Friday, February 01, 2008

Spreading the bullshit




-- by Dave

Yesterday Glenn Beck teamed up with Minutemanmeister Jim Gilchrist to spew anti-Latino bigotry in the form of the decrepit and discredited claim that Latino advocacy groups are actually "racist" -- a claim that actually has its origins in the white-supremacist far right:
GILCHRIST: La Raza and MEChA are, in my opinion, the largest organized racial supremacy group in the United States today. And if we're going to have a La Raza Plaza sign, what's next? A KKK Plaza sign, a Black Panther Plaza sign? This goes right to the heart of free speech.

The broadcast raised a number of eyebrows for its outrageousness. But the truth is, this entire line of argument -- despite its utter falsity -- has become a standard talking point for conservatives.

You can find it everywhere -- even, for instance, in Jonah Goldberg's Liberal Fascism:
Certain quarters of the left assert that "Zionism equals racism" and that the Israelis are equivalent to Nazis. As invidious and problematic as those characterizations are, why aren't we hearing similar denunciations of groups ranging from the National Council of La Raza -- that is, "The Race" -- to the radical Hispanic group MEChA, whose motto -- "Por La Raza todo, Fuera de La Raza nada" -- means everything for the race, nothing outside the race?" Why is it that when a white man spouts such nonsense it's "objectively" fascist, but when a person of color says the same thing it's merely an expression of fashionable multiculturalism?

Well, as I pointed out at the time:
This is factually false on several counts.

-- First, the slogan "Por La Raza todo, Fuerna de La Raza nada" is not the MEChA "motto." (It was simply a slogan crafted by late '60s Chicano radicals who used it in a handful of early MEChA documents.) MEChA's actual motto is La union hace la fuerza, or "Unity creates power."

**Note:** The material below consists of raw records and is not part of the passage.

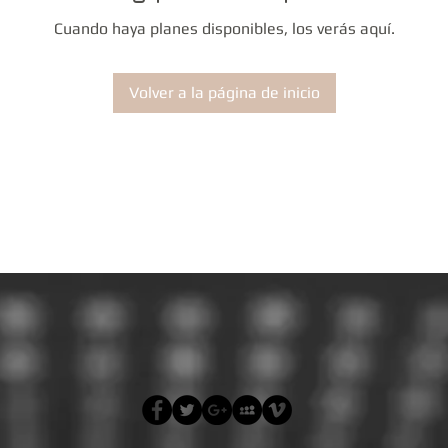
Cuando haya planes disponibles, los verás aquí.
Volver a la página de inicio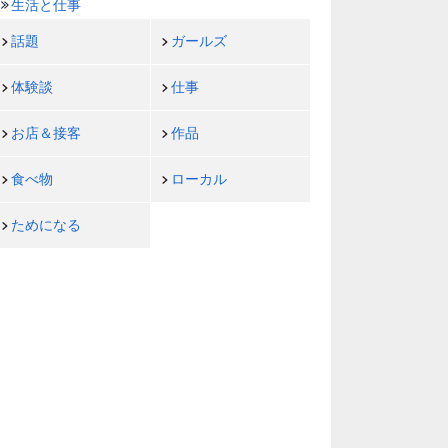
生活と仕事
話題
ガールズ
体験談
仕事
お店＆接客
作品
食べ物
ローカル
ためになる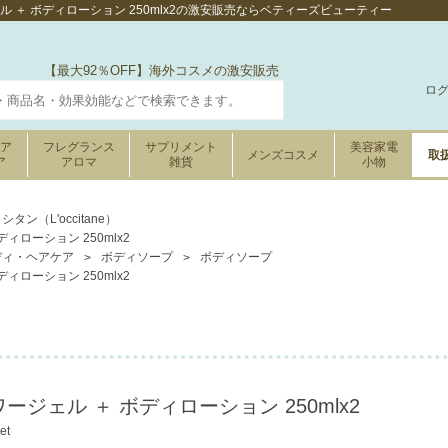
ル ＋ ボディローション 250mlx2の激安販売ならベティーズビューティー
【最大92％OFF】海外コスメの激安販売
ロ
ケア
フレグランス
サプリメント
美容家電
メンズコスメ
取
ア
アロマ
雑貨
小物
シタン（L'occitane）
ィローション 250mlx2
ディ・ヘアケア
ボディソープ
ボディソープ
ィローション 250mlx2
ージェル ＋ ボディローション 250mlx2
et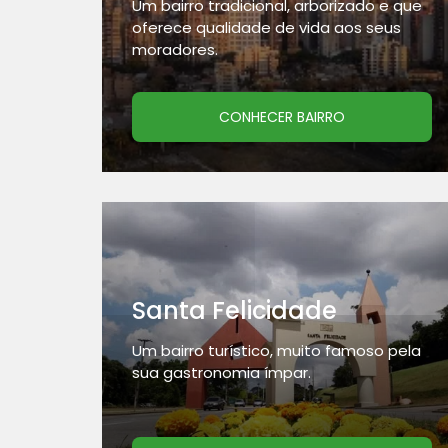
Um bairro tradicional, arborizado e que
oferece qualidade de vida aos seus
moradores.
CONHECER BAIRRO
Santa Felicidade
Um bairro turístico, muito famoso pela
sua gastronomia ímpar.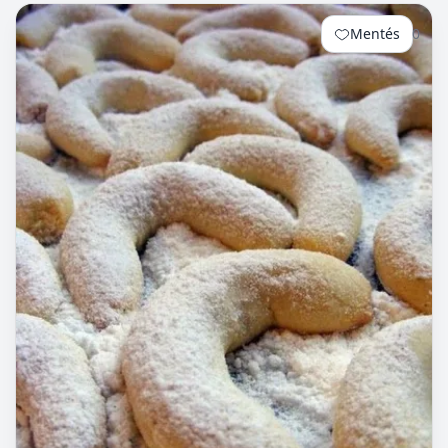
Mentés
0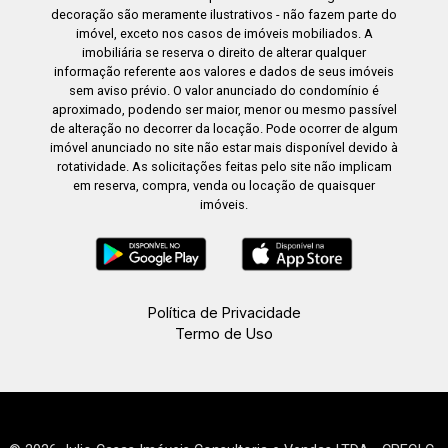
decoração são meramente ilustrativos - não fazem parte do
imóvel, exceto nos casos de imóveis mobiliados. A
imobiliária se reserva o direito de alterar qualquer
informação referente aos valores e dados de seus imóveis
sem aviso prévio. O valor anunciado do condomínio é
aproximado, podendo ser maior, menor ou mesmo passível
de alteração no decorrer da locação. Pode ocorrer de algum
imóvel anunciado no site não estar mais disponível devido à
rotatividade. As solicitações feitas pelo site não implicam
em reserva, compra, venda ou locação de quaisquer
imóveis.
Política de Privacidade
Termo de Uso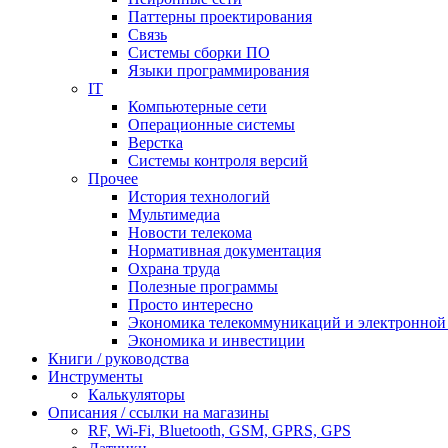
Паттерны проектирования
Связь
Системы сборки ПО
Языки программирования
IT
Компьютерные сети
Операционные системы
Верстка
Системы контроля версий
Прочее
История технологий
Мультимедиа
Новости телекома
Нормативная документация
Охрана труда
Полезные программы
Просто интересно
Экономика телекоммуникаций и электронно
Экономика и инвестиции
Книги / руководства
Инструменты
Калькуляторы
Описания / ссылки на магазины
RF, Wi-Fi, Bluetooth, GSM, GPRS, GPS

-- Second, Goldberg (whose language skills, as Jeet Heer has observed, are something of a problem for his text anyway) mistranslates the slogan -- though, as we noted when exploring the MEChA meme, he is hardly the first to do so. In addition to Michelle Malkin's use of this mistranslation, it has subsequently appeared in a multitude of conservative attacks on MEChA, both in the mainstream media (see, for example, Bustamante's Fox interview, cited by Mickey Kaus, at which he was obviously baffled by the distorted translation) and throughout the blogosphere.

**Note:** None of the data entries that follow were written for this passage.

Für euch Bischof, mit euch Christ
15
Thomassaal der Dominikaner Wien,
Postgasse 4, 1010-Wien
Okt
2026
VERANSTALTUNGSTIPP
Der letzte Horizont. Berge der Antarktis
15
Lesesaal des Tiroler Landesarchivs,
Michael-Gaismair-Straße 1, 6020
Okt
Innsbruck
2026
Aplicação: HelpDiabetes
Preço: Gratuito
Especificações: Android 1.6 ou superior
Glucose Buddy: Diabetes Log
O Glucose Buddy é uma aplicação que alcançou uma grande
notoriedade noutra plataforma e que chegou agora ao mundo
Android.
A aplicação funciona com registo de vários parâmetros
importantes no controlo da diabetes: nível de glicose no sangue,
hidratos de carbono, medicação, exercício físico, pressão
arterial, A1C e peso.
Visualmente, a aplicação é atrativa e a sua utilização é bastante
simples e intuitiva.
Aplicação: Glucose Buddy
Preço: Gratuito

The slogan is intended as a declaration of fealty to one's community and their cultural heritage. Its syntax is clearly inward, not outward, in orientation. A more accurate translation would read, "In service of my people, everything; [for] apart from my people, [I have] nothing."

-- Third, "La Raza," as the Wikipedia entry accurately explains, is correctly translated not as "the race" but "the people," since it refers generically to "the people of Latin America" (or more narrowly, "of Mexico"). It's generically a multiracial term, not a racist one.

The most amusing part of Gilchrist's rant came a little further in the interview:
BROOKS: Well, speaking about bigotry, Jim, I've read that the Anti-Defamation League, ADL, has gotten involved in this campaign. What dog do they have in this fight?

GILCHRIST: Fundraising. Anti-Defamation League, like the Southern Poverty Law Center, are professional fundraising groups. And if they can proliferate hate by using people like Mark Krikorian and the Center for Immigration Studies or Jim Gilchrist, Minuteman Project, as a target for their hate, they can raise millions of dollars.

BROOKS: They monitor hate groups. They monitor hate groups. I mean --

GILCHRIST: They don't. They participate in encouraging and proliferating hate. These are not groups that you want to get -- you rely on for any valid information.

Especially not when they use a mountain of evidence to make abundantly clear what a pack of hateful, xenophobic vigilantes Jim Gilchrist and his friends are.

You'll note, perhaps, that Gilchrist's line of argument in dismissing the SPLC and ADL is awfully similar to Jonah's in dismissing my critique of his work as well -- attack the messenger's motives, and don't discuss the facts in question.